Photo courtesy of Thais Francis


I stayed for about a week in Havana, which is a city filled with brightly colored homes, bustling activities and loud artistic expression. Everything was spontaneous, locals taught me how to dance rumba and in turn, I showed them how to wine like a Trini. I visited Fabrica de Arte Cuba which is a multi-level exhibition space that boasts all types of theatrical, musical, and abstract art. I danced on stage while a band accompanied me, it was phenomenal. The level of talent thought-provoking installations and reverence for art in Havana is truly special. As an artist from the Caribbean I’ve never seen creativity as a priority, it has always been an afterthought, but in Cuba it is revered. That was inspiring.


Photo courtesy of Thais Francis


After Havana, I stayed in a small rural town surrounded by mountains, called Viñales. There was a distinct contrast between Viñales and Havana. It was quiet, everyone knew each other and horses were just as prevalent as cars. I was able to get lost and be found in stillness and clarity. I took hella pictures and wrote in their one library. By this point, my money was running out and I had no way of accessing American banks to get more, so I forewent excursions and instead made my own fun. I did, however, run out of money, which was an adventure, sometimes fun, most of the time not.

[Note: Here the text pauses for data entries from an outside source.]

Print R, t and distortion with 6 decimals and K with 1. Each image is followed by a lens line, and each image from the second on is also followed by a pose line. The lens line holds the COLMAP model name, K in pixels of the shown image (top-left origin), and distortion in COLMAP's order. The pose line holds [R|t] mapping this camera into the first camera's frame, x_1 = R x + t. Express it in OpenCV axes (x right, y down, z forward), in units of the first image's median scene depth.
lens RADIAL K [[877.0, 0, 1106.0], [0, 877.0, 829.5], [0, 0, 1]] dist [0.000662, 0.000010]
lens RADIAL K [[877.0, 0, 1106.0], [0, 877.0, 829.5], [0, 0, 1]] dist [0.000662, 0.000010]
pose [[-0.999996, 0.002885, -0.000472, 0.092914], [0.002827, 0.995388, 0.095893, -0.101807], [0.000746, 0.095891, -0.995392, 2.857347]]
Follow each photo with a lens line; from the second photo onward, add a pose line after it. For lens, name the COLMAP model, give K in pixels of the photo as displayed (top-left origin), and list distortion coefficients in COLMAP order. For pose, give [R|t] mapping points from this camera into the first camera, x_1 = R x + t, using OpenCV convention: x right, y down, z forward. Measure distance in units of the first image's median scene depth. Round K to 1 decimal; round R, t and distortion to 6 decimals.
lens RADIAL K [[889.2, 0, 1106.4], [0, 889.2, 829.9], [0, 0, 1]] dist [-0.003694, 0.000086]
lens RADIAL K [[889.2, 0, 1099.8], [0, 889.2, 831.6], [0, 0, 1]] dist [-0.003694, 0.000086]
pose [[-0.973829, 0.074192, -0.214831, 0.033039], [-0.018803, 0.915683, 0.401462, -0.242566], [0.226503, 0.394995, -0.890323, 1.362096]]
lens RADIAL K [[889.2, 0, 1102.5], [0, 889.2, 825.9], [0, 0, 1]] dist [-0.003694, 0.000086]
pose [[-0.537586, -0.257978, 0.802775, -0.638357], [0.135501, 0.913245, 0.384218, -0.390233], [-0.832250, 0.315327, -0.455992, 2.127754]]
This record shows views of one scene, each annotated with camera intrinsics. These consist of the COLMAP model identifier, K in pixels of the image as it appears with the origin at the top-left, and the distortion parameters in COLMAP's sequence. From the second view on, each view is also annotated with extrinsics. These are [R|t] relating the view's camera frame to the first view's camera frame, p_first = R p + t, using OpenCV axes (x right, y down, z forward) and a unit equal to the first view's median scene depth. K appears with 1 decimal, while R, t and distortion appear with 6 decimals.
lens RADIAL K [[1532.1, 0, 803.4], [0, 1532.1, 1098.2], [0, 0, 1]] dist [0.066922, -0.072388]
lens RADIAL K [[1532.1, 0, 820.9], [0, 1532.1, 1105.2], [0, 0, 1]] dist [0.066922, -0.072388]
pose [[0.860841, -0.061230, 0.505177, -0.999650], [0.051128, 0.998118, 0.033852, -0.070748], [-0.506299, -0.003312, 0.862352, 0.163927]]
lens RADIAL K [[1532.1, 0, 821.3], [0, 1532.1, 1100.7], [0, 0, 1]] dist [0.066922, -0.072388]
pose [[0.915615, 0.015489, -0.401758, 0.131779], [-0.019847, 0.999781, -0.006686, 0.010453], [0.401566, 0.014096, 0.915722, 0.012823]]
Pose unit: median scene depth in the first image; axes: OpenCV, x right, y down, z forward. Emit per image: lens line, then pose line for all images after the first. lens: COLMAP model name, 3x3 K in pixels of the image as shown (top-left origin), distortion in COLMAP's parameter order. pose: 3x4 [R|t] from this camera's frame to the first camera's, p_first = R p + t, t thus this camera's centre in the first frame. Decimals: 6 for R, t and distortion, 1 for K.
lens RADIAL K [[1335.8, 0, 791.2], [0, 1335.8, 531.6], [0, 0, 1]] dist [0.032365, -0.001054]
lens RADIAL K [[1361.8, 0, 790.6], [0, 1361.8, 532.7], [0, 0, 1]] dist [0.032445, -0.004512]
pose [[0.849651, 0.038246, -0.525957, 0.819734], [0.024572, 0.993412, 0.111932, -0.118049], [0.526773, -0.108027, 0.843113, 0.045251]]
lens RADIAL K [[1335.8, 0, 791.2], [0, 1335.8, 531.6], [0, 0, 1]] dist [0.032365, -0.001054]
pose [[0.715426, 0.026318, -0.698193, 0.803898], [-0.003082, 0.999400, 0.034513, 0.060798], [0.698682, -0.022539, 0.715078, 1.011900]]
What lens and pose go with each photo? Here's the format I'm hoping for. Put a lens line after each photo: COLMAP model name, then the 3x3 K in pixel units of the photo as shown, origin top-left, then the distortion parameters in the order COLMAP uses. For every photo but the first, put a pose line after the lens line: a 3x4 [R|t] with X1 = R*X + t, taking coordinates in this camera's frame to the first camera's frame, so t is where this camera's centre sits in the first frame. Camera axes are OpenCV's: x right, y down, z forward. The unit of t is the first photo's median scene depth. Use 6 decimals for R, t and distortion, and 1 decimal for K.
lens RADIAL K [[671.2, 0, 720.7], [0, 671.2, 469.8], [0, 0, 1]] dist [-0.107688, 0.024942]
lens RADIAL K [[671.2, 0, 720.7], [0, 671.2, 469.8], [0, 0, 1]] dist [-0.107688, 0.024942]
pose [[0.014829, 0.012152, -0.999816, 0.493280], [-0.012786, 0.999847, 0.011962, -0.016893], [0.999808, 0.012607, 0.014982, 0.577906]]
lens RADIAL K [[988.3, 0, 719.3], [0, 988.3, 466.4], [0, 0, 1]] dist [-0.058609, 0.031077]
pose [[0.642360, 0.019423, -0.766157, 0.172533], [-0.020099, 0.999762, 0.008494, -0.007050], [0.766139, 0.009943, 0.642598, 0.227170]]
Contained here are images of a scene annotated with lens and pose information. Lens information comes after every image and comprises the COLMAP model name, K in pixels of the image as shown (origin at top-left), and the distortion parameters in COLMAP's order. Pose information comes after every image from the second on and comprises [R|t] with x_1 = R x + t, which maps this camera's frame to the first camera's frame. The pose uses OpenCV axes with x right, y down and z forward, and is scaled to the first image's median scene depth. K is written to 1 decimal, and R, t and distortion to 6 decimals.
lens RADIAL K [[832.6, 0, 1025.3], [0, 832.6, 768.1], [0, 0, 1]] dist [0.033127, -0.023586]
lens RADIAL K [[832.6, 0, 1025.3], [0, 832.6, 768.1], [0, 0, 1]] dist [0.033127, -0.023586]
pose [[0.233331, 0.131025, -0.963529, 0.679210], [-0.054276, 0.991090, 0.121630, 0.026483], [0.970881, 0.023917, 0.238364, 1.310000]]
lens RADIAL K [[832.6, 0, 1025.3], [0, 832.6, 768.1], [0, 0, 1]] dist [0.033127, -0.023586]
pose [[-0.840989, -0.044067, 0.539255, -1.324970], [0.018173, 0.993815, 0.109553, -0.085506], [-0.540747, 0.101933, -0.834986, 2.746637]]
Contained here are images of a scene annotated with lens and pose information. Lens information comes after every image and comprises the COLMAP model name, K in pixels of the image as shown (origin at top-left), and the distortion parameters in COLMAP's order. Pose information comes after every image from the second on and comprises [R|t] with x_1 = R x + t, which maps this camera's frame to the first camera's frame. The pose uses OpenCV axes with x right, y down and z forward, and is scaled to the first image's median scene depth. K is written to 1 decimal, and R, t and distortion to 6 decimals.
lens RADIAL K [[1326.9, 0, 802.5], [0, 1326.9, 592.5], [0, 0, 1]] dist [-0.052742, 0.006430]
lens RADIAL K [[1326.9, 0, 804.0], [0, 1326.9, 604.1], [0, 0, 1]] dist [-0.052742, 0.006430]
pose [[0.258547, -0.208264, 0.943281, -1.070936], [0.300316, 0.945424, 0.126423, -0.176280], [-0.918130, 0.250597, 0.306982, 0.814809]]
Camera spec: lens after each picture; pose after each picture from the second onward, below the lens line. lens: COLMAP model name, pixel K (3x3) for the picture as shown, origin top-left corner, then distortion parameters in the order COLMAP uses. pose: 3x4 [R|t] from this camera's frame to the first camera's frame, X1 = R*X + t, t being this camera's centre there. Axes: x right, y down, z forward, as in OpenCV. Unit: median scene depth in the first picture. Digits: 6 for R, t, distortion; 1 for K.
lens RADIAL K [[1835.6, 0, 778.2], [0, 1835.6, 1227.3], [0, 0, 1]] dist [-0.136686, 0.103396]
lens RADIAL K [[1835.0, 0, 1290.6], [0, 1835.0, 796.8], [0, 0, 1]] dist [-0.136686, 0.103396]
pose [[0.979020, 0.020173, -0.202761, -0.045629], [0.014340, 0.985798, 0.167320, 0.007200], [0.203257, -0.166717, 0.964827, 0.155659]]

By my last two days, I was in survival mode. I had to navigate in a rickety car, with other locals through the mountains, take a bus, then walk back to my casa particular in Havana. I ended up spending my last night at the airport after wandering the streets at 10PM looking for a place to stay. This part was harrowing, but I learned another lesson, the journey isn’t always going to be filled with fun, there must be some bad because balance is necessary for growth.


Photo courtesy of Thais Francis


As an outsider looking in, Cuba is reminiscent of an era when their antique cars were modern. I am not oblivious though, I do understand that life here isn’t filled with cigars and smiles. Natural disasters wreak havoc, buildings are deteriorating, and the socialist principles of their government do not allow for upward mobility. And yes, they have many antiquated and rudimentary systems which cause them to remain in a time warp. However, they refuse to be defined by their perceived limitations and thrive with what they do have. This country has a distinct character, an undefeated people, and a palpable love for each other that has left me inspired.


So thank you Cuba, Viva la Revolución por siempre.